2
votes

I think I've found a way you can do lossless compression using prime numbers or make other methods available over and over again.

There are 54 prime numbers in the range 0-255. When we have the prime number in a byte array, we can store it using the prime number indexes of that number, using 6 bits instead of 8 bits, right?

We need to create a map using a bit for each byte, which we can store for which numbers we are compressing, and add it to the data array.

This seems to work at first, but increases the file size slightly, but reduces the file to a re-compressible structure for algorithms like LZ4 or Huffman.

The indexes 0-53 correspond to the prime numbers 2-251, but there are unused numbers for 6 bits. (54-63). These 10 numbers can also be an opportunity to store 10 different non-prime numbers with the highest frequency in 6 bits. So we're going to squeeze more numbers. If this ratio exceeds 50%, we will be able to perform successful compression.

In addition, this method can create an opportunity to recompress compressed numbers. Do you think that if we create a method for uint and ulong data types in 4 or 8 byte data blocks instead of one byte, we can reduce the map of compressed data to a smaller size, right?

There are 203280221 prime numbers less than 2 ^ 32. This means that we can store 28 bits instead of 32 bits for each prime number.

By looking at the ratio of prime numbers in the data array, we can determine whether we can perform efficient compression.

I think that this method is not an effective compression method, but rather a data exchange that may allow re-compression of compressed files.

I would like to ask you know of other methods that we can do using prime numbers? Because obtaining prime numbers was very easy, especially for numbers below 2 ^ 32. We need to add prime number methods to our methods.

2
Compressing already compressed files is difficult. Compression methods work by reducing redundancy in the output file, hence a compressed file has very low redundancy compared to the uncompressed file. If you start with a low redundancy input then there is very little scope for further lossless compression.rossum
@ rossum: this is only true for schemes like general compressors that effectively hide the underlying structure of the data behind a pseudo-random fassade. Other schemes - like delta coding in the case of primes - can result in a significant space reduction while retaining or even increasing the potential for further compression by a general compressor.DarthGizka

2 Answers

0
votes

One efficient and practical compression method for 32-bit primes is storing the halved difference between consecutive primes using simple 8-bit bytes (and pulling the prime 2 out of thin air when needed). With a bit of indexing magic this gives superfast 'decompression' - i.e. it is an ideal form of representation when iteration over prime ranges is required since it uses less memory than plain primes.

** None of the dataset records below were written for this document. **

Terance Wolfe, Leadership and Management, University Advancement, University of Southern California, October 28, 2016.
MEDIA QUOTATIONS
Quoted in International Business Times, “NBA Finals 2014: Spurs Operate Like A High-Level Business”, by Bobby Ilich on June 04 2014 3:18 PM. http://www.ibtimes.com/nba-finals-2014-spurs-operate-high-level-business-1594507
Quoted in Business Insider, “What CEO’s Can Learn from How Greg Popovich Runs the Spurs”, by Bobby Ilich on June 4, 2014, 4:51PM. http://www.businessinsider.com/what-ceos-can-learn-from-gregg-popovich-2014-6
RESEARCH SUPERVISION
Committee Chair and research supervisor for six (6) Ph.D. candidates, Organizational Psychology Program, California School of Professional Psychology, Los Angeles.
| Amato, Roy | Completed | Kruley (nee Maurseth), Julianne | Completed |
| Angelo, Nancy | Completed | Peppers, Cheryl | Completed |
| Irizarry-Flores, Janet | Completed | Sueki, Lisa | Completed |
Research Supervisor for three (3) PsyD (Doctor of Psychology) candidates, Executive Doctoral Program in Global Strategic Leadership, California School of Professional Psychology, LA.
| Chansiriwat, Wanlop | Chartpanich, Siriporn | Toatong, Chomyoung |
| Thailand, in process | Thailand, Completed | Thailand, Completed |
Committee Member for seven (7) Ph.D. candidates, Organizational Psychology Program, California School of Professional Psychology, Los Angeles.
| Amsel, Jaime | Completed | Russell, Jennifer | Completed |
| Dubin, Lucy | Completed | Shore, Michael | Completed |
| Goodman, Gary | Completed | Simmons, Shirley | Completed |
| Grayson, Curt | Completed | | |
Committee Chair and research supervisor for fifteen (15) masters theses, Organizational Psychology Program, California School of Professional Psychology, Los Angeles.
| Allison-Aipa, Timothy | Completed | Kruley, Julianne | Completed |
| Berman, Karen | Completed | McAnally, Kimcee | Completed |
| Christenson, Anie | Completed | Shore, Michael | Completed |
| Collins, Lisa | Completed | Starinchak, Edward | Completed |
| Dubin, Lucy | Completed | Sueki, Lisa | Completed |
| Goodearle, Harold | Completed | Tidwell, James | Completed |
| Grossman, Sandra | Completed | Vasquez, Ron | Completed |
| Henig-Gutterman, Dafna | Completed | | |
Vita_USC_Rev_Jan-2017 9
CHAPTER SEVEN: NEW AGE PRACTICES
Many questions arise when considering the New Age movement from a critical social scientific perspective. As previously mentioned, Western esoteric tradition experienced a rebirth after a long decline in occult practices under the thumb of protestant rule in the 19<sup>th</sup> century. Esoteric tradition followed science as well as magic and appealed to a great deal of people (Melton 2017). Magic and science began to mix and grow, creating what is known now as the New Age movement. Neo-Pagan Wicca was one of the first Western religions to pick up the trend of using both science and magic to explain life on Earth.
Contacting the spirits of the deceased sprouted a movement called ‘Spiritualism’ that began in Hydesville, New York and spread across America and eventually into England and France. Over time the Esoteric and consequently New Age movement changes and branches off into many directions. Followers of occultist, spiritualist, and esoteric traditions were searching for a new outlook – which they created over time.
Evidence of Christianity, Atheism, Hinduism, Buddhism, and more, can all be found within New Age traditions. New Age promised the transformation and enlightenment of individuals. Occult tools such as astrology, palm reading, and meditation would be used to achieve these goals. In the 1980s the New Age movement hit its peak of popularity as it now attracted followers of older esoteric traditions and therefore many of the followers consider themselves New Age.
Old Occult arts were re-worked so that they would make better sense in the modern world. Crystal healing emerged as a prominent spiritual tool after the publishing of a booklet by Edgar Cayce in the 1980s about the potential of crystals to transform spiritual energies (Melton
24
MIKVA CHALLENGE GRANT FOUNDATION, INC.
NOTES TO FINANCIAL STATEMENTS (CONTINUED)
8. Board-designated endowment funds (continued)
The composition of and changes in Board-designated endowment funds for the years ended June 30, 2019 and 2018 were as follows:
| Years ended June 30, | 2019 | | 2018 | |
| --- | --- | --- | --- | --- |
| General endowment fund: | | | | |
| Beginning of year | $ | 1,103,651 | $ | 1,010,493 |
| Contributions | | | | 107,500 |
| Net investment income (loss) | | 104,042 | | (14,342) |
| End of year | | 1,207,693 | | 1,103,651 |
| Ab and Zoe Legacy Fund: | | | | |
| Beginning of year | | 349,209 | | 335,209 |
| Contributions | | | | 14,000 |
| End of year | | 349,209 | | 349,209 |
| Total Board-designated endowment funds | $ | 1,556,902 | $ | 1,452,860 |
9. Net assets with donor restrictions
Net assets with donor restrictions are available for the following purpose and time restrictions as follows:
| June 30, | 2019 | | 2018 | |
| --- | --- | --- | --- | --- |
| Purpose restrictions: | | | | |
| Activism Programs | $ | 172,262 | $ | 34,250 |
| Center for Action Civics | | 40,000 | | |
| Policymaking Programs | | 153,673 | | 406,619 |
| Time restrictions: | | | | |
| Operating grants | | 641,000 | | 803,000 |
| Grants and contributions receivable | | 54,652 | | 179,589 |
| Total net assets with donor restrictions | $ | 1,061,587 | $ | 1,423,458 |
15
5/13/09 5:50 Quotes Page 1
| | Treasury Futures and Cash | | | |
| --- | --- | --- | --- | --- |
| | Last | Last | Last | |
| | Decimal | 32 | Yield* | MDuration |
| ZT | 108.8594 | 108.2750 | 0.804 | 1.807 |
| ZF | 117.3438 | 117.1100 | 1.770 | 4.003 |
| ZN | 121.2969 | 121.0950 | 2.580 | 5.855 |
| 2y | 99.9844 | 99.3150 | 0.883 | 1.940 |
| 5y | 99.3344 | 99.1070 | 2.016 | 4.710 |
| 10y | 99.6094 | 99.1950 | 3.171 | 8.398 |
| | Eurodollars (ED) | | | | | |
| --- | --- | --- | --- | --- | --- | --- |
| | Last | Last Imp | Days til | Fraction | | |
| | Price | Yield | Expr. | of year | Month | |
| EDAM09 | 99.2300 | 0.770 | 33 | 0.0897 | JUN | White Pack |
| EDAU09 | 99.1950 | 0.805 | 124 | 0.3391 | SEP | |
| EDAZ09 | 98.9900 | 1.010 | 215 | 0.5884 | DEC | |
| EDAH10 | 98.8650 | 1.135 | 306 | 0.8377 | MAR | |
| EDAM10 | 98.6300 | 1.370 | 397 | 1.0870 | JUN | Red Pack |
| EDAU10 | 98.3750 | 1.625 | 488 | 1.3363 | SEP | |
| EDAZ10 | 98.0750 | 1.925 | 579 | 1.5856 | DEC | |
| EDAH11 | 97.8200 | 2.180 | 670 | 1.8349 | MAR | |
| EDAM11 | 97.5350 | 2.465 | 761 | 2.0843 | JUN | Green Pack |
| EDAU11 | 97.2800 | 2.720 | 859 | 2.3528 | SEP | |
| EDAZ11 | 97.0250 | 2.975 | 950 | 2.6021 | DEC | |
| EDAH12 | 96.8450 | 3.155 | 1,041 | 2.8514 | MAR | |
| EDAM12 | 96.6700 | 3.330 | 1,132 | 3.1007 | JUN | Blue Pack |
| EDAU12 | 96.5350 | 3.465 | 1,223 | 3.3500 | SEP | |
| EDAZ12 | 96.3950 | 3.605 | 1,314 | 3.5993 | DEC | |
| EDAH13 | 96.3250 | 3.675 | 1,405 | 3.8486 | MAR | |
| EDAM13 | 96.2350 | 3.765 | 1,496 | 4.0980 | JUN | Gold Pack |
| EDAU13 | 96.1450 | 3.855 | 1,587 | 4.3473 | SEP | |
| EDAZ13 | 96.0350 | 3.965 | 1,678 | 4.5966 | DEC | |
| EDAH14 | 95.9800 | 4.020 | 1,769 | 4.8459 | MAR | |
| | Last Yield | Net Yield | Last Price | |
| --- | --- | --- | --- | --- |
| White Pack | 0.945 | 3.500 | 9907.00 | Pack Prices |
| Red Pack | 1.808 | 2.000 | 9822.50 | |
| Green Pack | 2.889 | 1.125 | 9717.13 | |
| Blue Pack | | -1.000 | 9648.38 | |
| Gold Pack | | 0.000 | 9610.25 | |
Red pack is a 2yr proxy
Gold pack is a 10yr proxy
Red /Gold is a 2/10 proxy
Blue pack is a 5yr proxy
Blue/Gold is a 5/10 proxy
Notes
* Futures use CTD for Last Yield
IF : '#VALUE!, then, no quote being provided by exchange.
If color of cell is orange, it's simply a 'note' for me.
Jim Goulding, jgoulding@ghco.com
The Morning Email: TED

The 203,280,220 odd primes below 2^32 need a corresponding number of bytes, i.e. a bit less than 194 MB. The usability of byte-sized halved differences extends to 304,599,508,537 (roughly 2^38) but from that point on it is necessary to invent a scheme for coding occasional gaps greater than 510. However, when storing gap indices instead of halved gap widths then the scheme can pretty much go on forever (see Prime gap article @ Wikipedia).

These blocks of consecutive differences can be further compressed using the usual zlib-stile compression or similar, in which case you get better compression than when compressing a packed odds-only bitmap or a mod 30 wheel. This could be used as a compact on-disk representation.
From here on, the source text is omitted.